Why do I need to know it ?
Because high-end devices from 5 years ago are still better than mid-range devices now and a new plane might not necessarily be using new hardware, especially when it’s so cheap. The Raven ES-05 is a British developed radar and is very likely to be technologically similar to a Captor-E but smaller.
And, according to you, US NAVY don’t know that…
You don’t know what the US Navy actually tested. AESA radar has huge advantages in a peer adversary environment, but that is somewhat of a rarity these days.
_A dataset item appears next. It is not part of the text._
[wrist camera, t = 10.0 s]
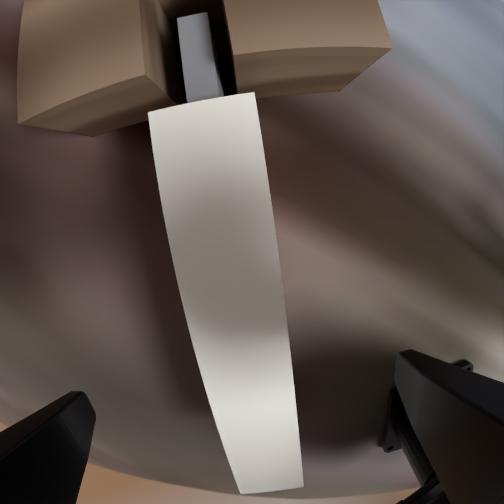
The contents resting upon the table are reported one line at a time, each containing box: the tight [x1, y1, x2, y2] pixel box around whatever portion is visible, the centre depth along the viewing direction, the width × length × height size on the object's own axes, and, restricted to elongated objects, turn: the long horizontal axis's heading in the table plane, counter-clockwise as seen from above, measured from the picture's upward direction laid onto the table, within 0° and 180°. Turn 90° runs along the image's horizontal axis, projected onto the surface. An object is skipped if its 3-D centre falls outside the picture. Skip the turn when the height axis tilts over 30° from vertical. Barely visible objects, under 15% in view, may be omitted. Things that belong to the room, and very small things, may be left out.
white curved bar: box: [148, 12, 304, 494], centre depth 12 cm, size 20×3×6 cm, turn 9°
The fact so many militaries have invested heavily in it is pretty good evidence of that.
What exactly are ‘dispersed sites,’ apart from sites that are dispersed like any airbases are?
If air policing is the main task, I would go for the Typhoon in all honesty. Intercept time can be critical and the Typhoon is able to get their the fastest. If they had a broader role in mind, then it would be less obvious. Given its position in Europe geographically and lack of involvement in war-fighting, it’s main task will likely be a scramble to intercept a renegade airliner or unidentified aircraft.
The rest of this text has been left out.